---------- Recorded information

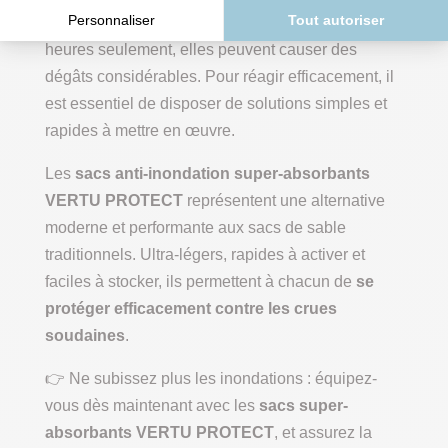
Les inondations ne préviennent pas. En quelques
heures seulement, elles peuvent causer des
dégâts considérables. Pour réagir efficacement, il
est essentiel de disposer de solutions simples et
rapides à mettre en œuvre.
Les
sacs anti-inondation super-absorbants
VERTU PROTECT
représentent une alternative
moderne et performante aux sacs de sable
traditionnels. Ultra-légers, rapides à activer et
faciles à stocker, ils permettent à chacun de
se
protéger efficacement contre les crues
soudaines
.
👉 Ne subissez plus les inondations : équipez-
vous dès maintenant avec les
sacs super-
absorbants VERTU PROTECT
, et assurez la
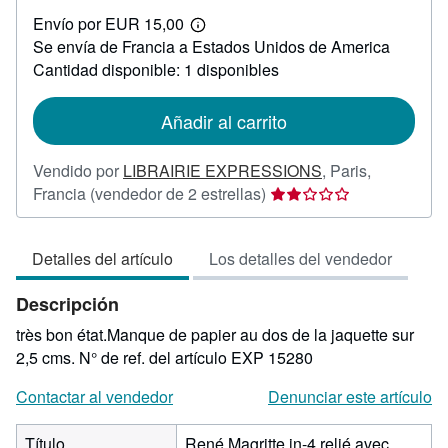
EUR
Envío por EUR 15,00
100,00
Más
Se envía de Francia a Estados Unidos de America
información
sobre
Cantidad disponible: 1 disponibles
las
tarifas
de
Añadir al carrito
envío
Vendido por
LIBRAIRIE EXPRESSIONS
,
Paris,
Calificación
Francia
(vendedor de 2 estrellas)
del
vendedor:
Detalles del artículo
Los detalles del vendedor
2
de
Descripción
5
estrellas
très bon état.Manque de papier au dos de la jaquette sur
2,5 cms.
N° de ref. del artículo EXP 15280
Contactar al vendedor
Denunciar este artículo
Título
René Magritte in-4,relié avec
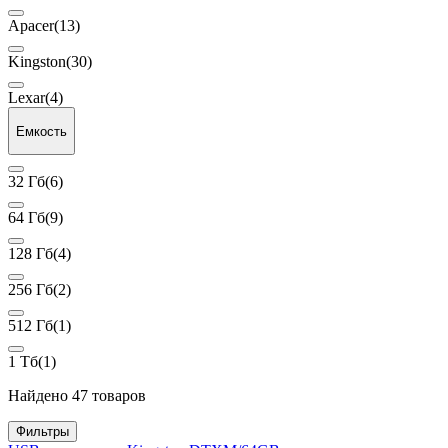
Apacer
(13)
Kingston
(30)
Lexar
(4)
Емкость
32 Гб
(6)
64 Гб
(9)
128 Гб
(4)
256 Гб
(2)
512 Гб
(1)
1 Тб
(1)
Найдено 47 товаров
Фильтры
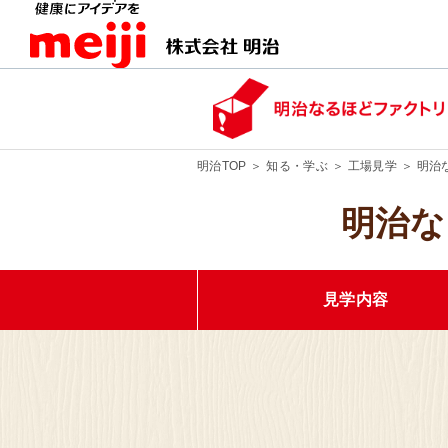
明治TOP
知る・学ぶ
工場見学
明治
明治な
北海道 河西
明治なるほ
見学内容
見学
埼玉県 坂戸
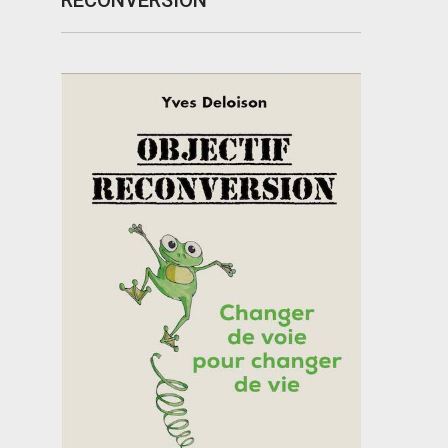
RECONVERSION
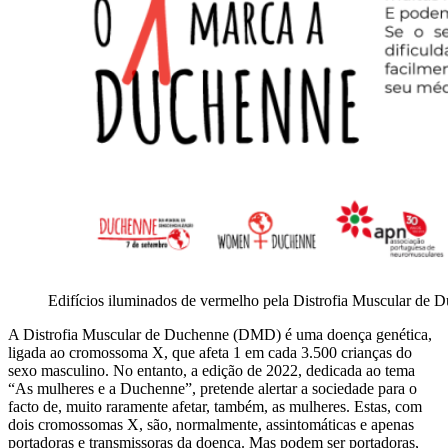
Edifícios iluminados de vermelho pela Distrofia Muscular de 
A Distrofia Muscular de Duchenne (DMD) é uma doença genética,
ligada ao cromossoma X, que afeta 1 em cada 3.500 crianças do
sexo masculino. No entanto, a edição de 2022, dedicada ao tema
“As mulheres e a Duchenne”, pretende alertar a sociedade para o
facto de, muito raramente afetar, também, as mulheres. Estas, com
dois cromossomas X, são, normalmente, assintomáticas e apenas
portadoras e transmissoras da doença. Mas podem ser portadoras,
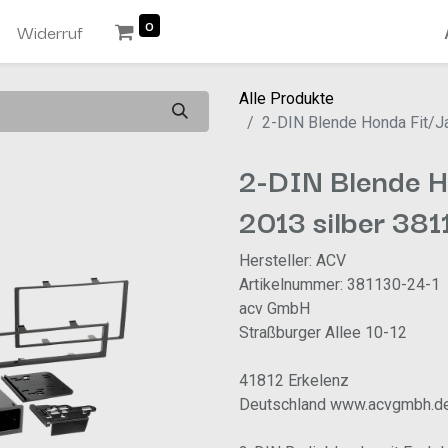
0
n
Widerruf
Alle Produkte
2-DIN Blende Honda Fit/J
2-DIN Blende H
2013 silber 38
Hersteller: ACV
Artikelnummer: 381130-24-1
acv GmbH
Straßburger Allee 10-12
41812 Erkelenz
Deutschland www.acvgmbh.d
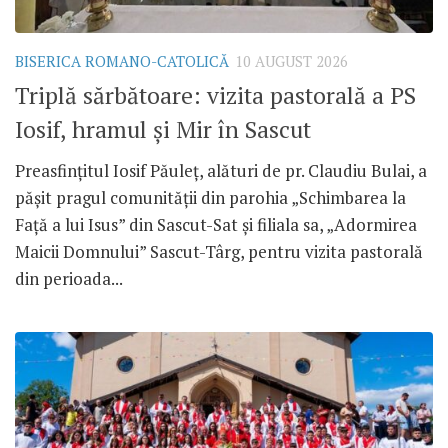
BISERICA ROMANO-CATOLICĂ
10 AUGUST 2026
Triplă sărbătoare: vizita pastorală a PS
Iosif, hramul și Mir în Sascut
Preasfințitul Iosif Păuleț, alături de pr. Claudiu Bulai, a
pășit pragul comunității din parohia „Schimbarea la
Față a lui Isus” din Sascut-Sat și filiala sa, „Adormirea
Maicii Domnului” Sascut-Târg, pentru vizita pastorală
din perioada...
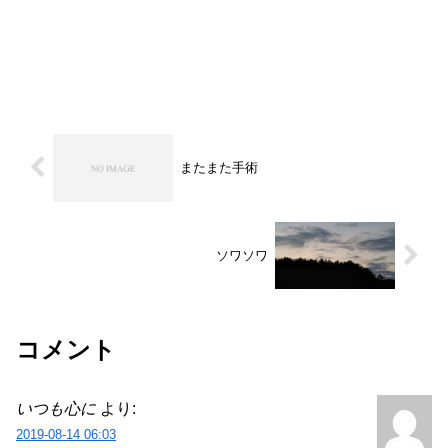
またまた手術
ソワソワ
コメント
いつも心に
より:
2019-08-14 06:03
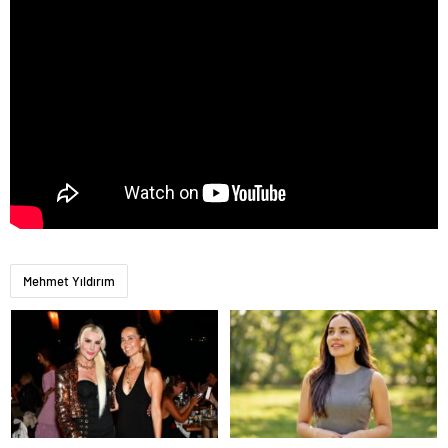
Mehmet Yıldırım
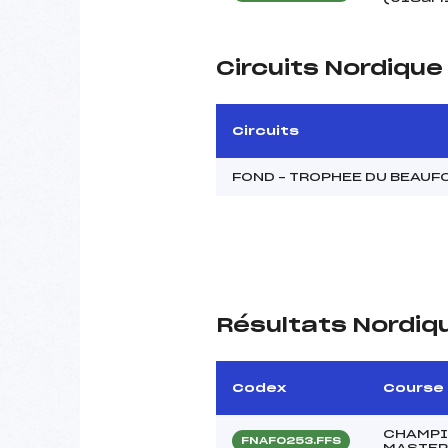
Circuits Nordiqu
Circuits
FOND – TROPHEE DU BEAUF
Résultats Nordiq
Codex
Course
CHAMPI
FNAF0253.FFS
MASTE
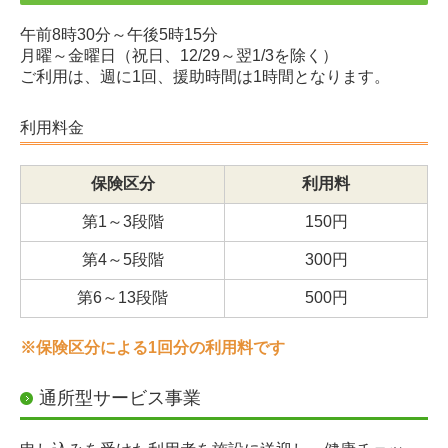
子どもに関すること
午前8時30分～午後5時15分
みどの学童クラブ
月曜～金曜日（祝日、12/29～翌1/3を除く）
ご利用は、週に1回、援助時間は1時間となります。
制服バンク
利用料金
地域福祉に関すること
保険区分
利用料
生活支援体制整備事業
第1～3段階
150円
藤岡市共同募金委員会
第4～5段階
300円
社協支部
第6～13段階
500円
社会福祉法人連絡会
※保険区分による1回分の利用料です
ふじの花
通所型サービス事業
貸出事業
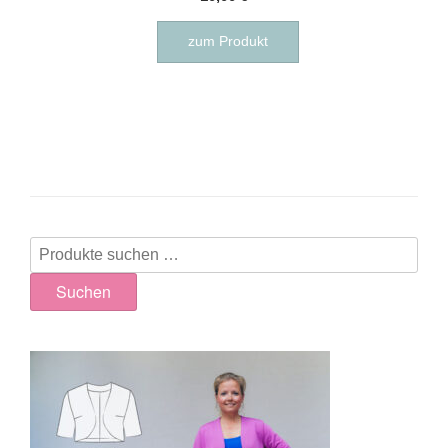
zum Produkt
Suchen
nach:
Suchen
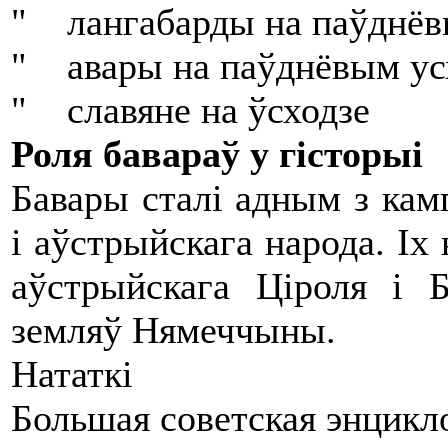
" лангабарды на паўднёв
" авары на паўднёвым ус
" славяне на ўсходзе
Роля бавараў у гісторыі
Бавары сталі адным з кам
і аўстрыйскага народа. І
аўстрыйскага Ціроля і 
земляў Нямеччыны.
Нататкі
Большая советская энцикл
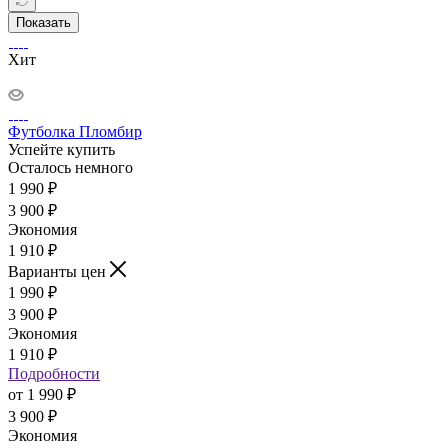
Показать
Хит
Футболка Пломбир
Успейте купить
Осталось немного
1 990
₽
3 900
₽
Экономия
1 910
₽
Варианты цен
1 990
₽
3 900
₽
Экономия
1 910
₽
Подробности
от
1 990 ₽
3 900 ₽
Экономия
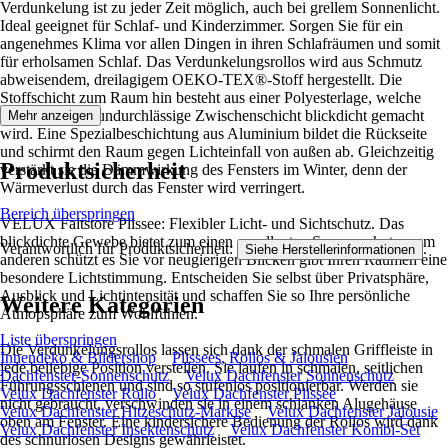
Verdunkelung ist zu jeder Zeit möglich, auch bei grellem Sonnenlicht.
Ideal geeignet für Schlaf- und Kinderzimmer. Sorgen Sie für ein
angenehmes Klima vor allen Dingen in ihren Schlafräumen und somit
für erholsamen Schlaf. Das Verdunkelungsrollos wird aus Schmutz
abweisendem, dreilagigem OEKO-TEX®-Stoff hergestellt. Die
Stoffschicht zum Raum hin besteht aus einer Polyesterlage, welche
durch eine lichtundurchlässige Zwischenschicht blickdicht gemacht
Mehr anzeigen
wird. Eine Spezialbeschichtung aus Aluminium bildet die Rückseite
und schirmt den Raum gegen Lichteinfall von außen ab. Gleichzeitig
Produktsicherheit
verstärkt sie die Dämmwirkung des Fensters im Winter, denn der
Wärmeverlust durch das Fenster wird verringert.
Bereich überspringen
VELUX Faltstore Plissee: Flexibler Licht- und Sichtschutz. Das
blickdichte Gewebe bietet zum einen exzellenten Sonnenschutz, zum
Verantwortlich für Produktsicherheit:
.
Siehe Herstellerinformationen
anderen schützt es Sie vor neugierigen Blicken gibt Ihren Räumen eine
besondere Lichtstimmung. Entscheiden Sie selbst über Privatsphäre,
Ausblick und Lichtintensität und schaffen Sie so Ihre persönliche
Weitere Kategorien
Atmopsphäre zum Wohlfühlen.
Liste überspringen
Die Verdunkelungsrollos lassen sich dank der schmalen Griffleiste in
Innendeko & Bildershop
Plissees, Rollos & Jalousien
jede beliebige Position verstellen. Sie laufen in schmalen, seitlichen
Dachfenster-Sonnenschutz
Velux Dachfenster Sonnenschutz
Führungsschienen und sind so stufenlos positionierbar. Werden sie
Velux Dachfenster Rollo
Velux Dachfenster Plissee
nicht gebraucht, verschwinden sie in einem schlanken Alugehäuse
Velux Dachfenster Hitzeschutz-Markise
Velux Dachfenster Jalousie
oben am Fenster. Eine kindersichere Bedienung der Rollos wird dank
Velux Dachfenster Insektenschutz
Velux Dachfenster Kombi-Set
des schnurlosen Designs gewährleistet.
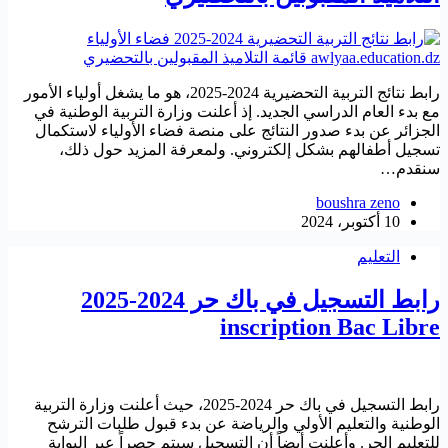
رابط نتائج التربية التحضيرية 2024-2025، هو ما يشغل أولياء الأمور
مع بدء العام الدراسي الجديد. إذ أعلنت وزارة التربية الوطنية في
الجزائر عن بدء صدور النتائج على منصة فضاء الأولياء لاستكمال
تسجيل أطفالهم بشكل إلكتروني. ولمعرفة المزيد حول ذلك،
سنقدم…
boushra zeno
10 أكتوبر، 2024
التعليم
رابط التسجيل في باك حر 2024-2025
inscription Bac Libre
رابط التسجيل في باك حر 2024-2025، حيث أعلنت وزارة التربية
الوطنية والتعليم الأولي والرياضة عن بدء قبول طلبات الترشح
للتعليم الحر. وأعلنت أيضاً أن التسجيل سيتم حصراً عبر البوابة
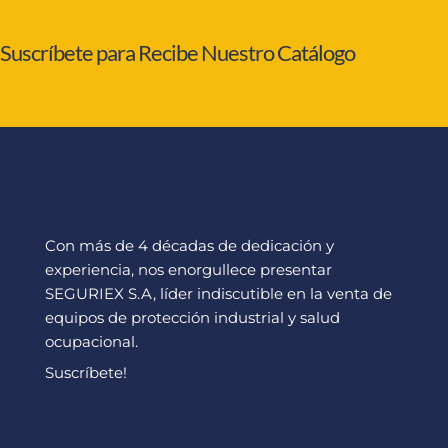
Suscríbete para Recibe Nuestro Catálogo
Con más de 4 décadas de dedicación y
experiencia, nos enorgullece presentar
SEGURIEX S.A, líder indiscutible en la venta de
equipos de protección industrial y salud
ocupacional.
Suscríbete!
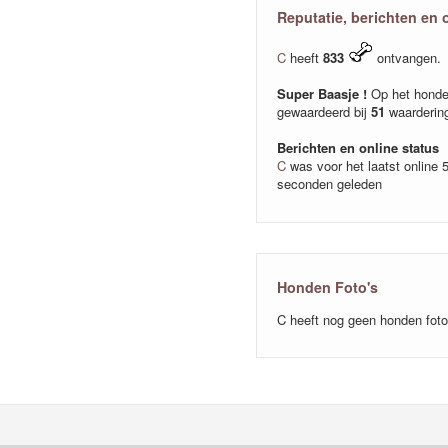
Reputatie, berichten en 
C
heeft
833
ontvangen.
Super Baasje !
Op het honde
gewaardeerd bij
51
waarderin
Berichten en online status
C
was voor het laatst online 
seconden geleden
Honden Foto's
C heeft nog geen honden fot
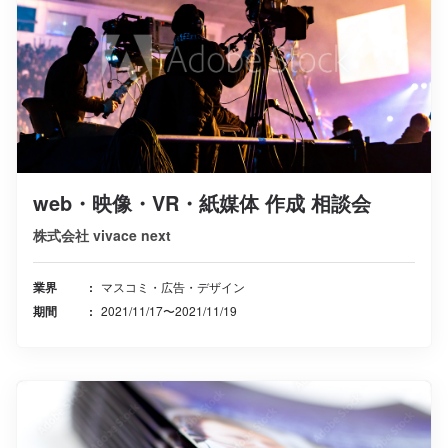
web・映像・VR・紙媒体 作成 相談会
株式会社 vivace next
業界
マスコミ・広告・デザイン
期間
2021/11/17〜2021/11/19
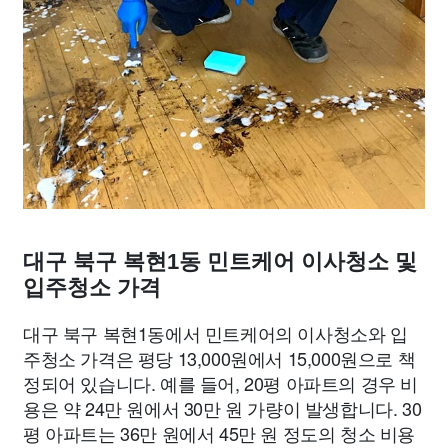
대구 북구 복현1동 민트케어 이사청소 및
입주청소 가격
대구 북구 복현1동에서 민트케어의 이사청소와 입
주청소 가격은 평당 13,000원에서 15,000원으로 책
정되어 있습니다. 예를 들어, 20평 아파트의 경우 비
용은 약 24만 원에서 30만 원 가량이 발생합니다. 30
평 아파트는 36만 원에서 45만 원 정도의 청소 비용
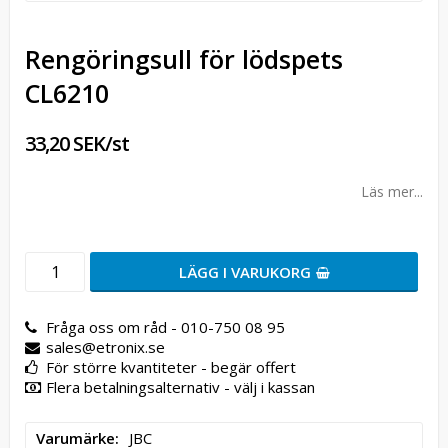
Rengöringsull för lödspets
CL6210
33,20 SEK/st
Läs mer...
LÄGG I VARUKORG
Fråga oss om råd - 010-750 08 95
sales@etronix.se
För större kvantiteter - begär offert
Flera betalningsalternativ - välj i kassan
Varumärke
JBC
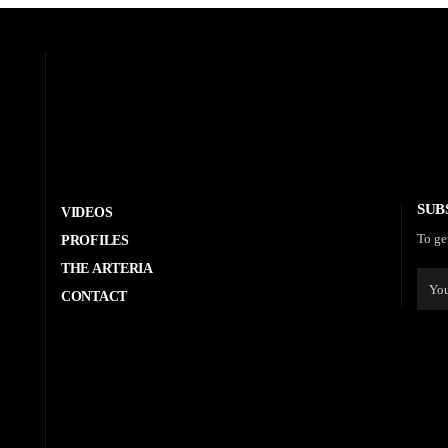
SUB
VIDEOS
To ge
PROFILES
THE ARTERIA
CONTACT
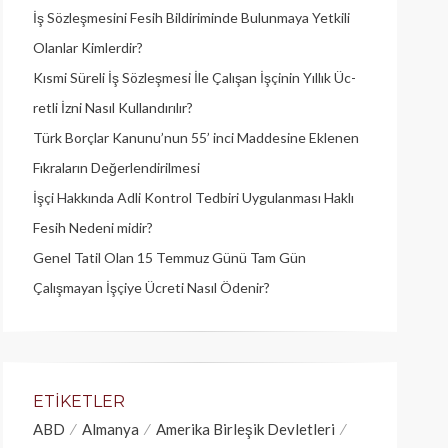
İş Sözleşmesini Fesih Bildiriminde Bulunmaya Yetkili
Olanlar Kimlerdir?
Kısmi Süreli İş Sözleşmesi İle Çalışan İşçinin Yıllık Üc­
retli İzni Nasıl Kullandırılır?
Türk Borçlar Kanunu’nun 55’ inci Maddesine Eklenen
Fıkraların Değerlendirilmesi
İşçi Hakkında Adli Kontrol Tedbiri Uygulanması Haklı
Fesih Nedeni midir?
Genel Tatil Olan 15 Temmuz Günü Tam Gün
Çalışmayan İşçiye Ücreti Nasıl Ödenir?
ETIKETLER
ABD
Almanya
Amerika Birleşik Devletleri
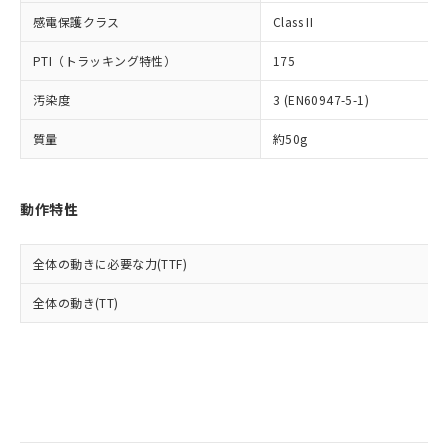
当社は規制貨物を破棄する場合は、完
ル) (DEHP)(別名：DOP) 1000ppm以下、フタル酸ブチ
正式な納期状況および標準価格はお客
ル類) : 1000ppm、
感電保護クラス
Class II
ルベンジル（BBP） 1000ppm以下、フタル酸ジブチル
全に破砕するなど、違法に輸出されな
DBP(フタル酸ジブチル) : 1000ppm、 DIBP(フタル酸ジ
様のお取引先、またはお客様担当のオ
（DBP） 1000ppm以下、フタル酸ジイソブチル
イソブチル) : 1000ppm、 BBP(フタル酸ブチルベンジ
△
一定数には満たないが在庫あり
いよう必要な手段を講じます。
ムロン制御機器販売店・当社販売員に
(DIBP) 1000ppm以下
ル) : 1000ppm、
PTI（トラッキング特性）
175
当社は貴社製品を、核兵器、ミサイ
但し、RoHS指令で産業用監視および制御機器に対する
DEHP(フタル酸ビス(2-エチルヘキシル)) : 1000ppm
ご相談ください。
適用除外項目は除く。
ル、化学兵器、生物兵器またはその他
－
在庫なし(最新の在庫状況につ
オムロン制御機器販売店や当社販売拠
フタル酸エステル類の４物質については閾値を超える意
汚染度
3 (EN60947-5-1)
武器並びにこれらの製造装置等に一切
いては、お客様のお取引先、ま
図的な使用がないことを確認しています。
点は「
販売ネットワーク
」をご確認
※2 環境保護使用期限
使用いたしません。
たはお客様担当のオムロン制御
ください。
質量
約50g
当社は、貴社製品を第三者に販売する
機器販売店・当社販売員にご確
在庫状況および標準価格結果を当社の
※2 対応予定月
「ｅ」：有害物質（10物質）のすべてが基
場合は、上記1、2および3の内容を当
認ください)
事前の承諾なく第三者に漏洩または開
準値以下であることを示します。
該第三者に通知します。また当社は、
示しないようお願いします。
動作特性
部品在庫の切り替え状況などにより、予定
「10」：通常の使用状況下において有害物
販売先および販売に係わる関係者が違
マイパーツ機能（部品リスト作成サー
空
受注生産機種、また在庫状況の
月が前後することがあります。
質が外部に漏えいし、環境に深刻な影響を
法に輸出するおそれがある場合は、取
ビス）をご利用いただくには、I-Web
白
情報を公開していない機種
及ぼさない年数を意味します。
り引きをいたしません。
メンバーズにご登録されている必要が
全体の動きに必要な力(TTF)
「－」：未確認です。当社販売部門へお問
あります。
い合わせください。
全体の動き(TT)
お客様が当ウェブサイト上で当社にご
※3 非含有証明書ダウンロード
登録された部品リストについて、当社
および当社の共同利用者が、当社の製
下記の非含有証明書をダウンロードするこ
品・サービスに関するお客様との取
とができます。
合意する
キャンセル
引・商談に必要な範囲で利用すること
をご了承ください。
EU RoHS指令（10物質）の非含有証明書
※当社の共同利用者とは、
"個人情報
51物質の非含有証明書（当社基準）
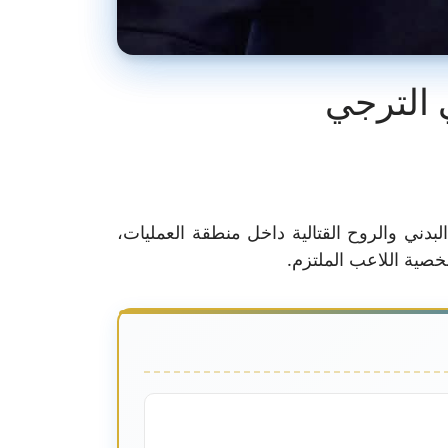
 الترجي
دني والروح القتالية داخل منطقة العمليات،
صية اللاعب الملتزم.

--------------------

- [Exercise]: Give the exact lines, and only those, from the line containing "10 أكتوبر، 2024" through the line containing "للتعليم الحر. وأعلنت" in the entries above.

- [Result]:
10 أكتوبر، 2024
التعليم
رابط التسجيل في باك حر 2024-2025
inscription Bac Libre
رابط التسجيل في باك حر 2024-2025، حيث أعلنت وزارة التربية
الوطنية والتعليم الأولي والرياضة عن بدء قبول طلبات الترشح
للتعليم الحر. وأعلنت أيضاً أن التسجيل سيتم حصراً عبر البوابة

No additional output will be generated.